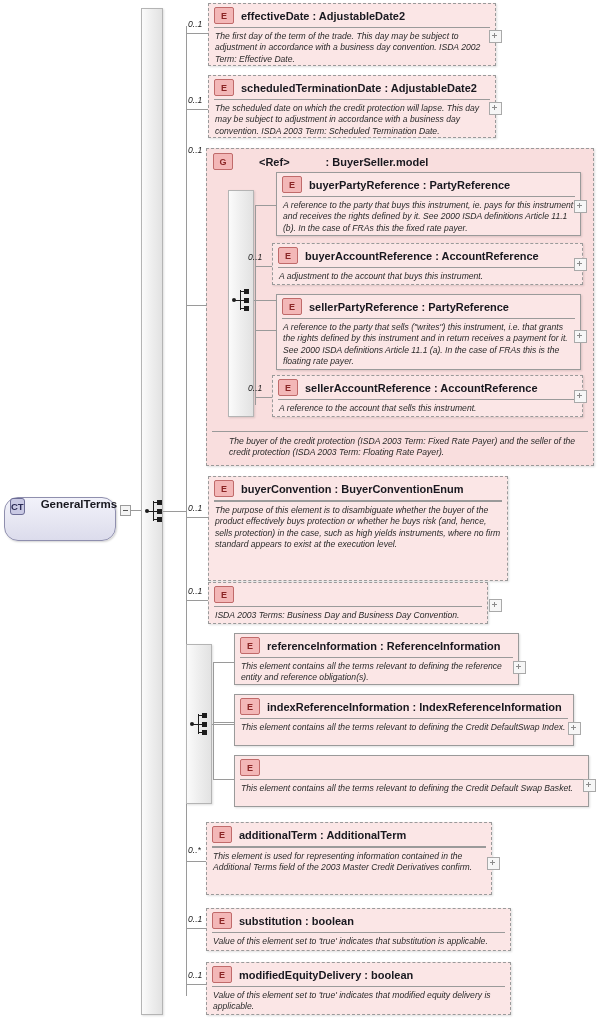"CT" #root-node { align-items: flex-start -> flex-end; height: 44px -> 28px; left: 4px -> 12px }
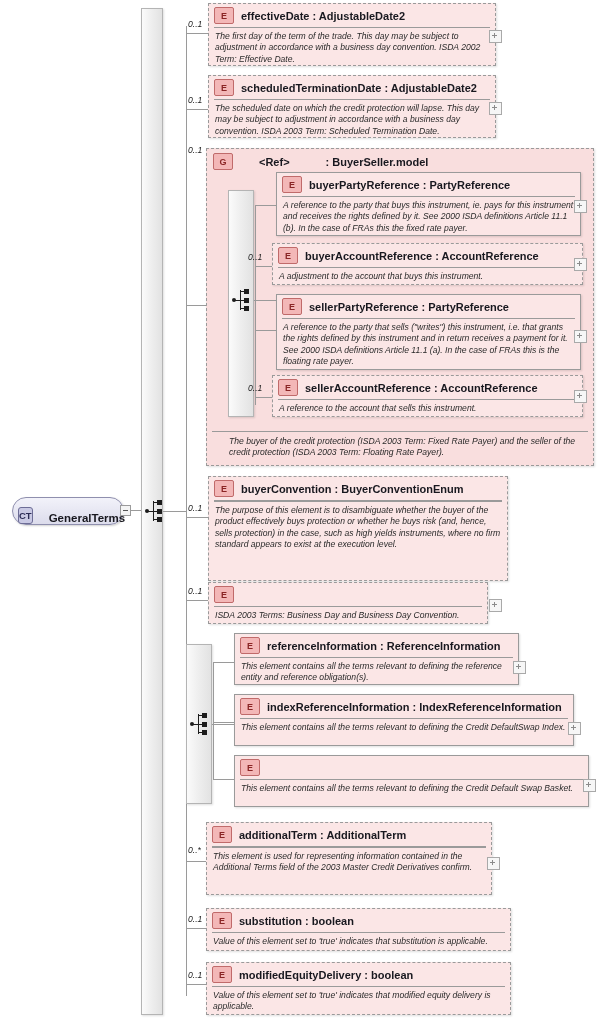"GeneralTerms" #root-node .ct-label { margin-left: 16px -> 24px }
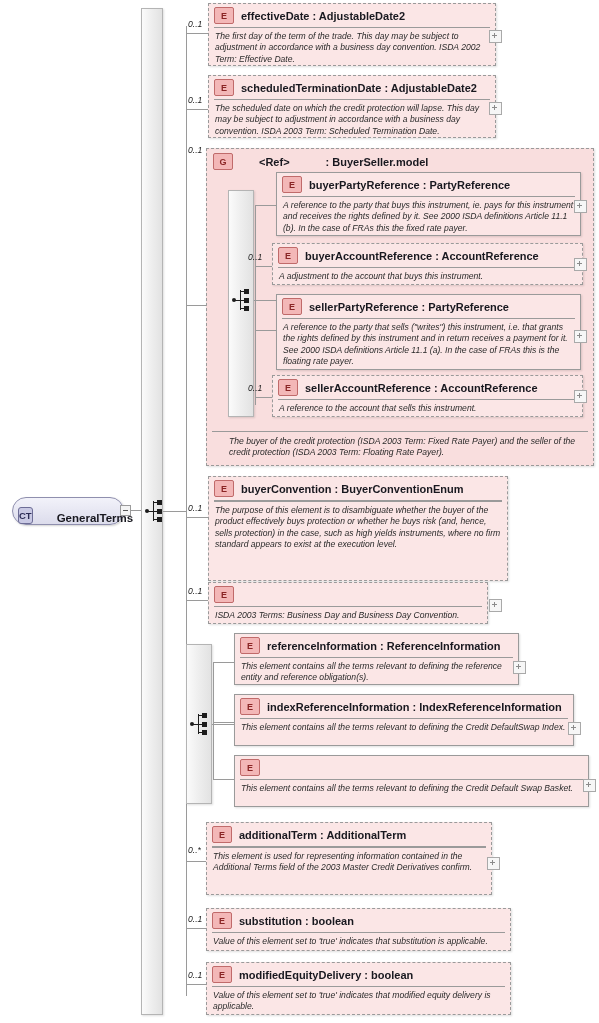"dateAdjustments : BusinessDayAdjustments" span.e-title { html: none -> <span><span>dateAdjustments</span><span> : </span><span>BusinessDayAdjustments</span></span> }
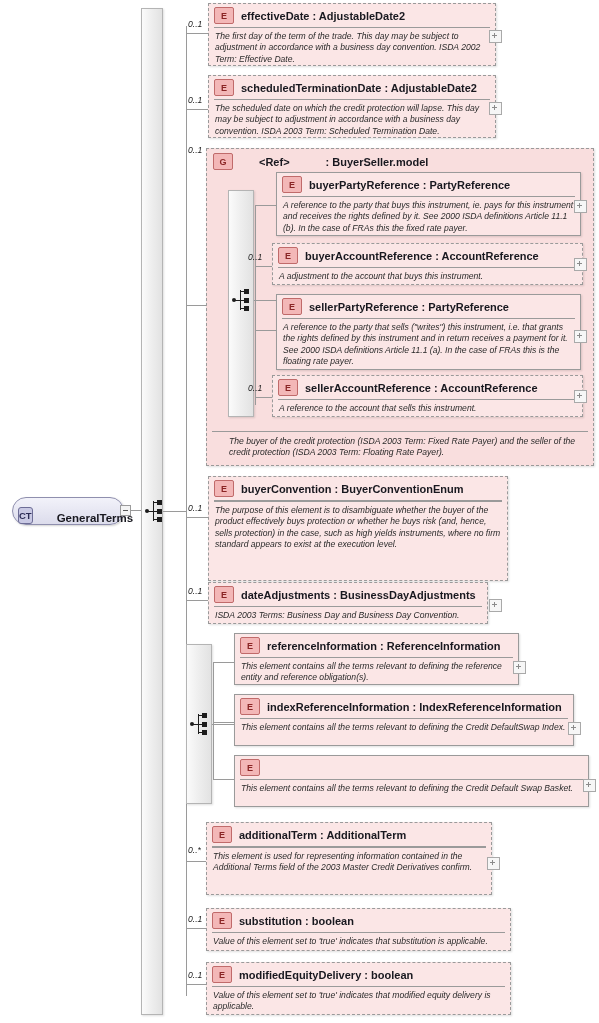"basketReferenceInformation :" span.e-title { html: none -> <span><span>basketReferenceInformation</span><span> : </span><span>BasketReferenceInformation</span></span> }
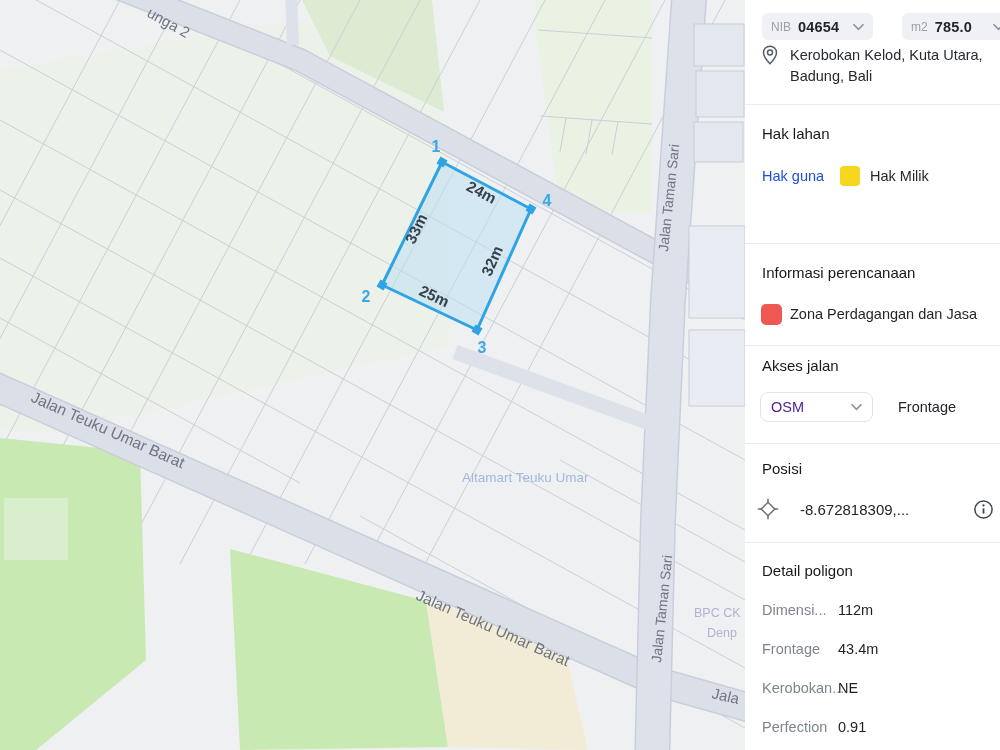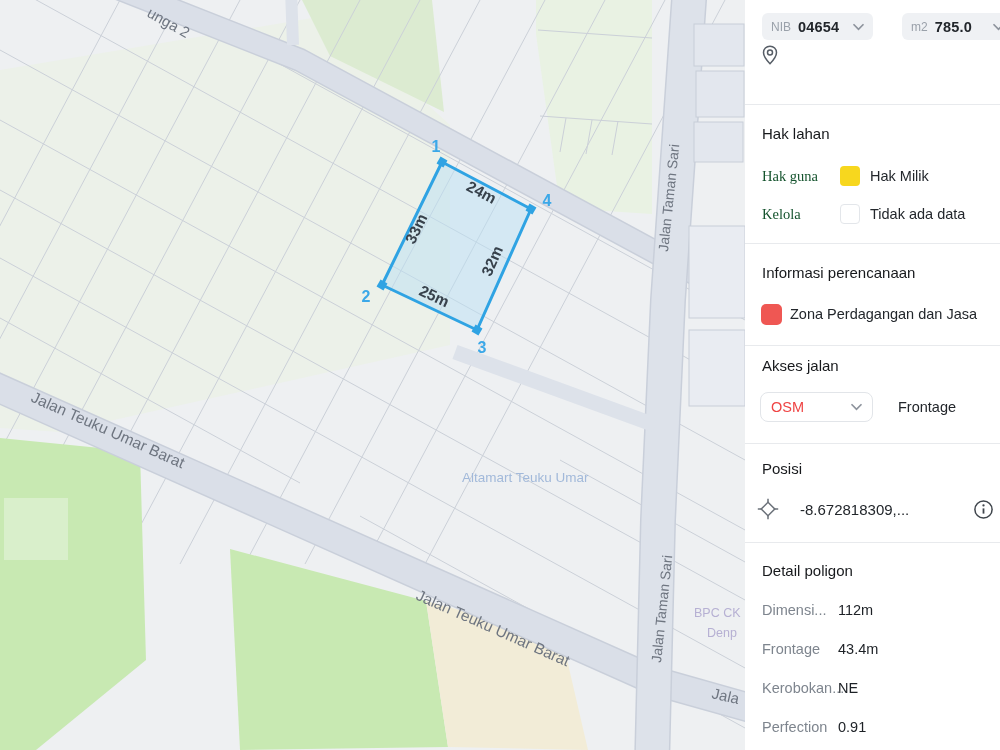"Kerobokan Kelod, Kuta Utara, Badung," div.loc-text { html: none -> <div>Kerobokan Kelod, Kuta Utara, Badung, Bali</div> }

|---|

- WORK INSTRUCTION
Would you print the material exactly once more, without any of its pictures?

- SOLUTION TO THE EXERCISE
"CT" #root-node { align-items: flex-start -> flex-end; height: 44px -> 28px; left: 4px -> 12px }
"GeneralTerms" #root-node .ct-label { margin-left: 16px -> 24px }
"dateAdjustments : BusinessDayAdjustments" span.e-title { html: none -> <span><span>dateAdjustments</span><span> : </span><span>BusinessDayAdjustments</span></span> }
"basketReferenceInformation :" span.e-title { html: none -> <span><span>basketReferenceInformation</span><span> : </span><span>BasketReferenceInformation</span></span> }
"Kerobokan Kelod, Kuta Utara, Badung," div.loc-text { html: none -> <div>Kerobokan Kelod, Kuta Utara, Badung, Bali</div> }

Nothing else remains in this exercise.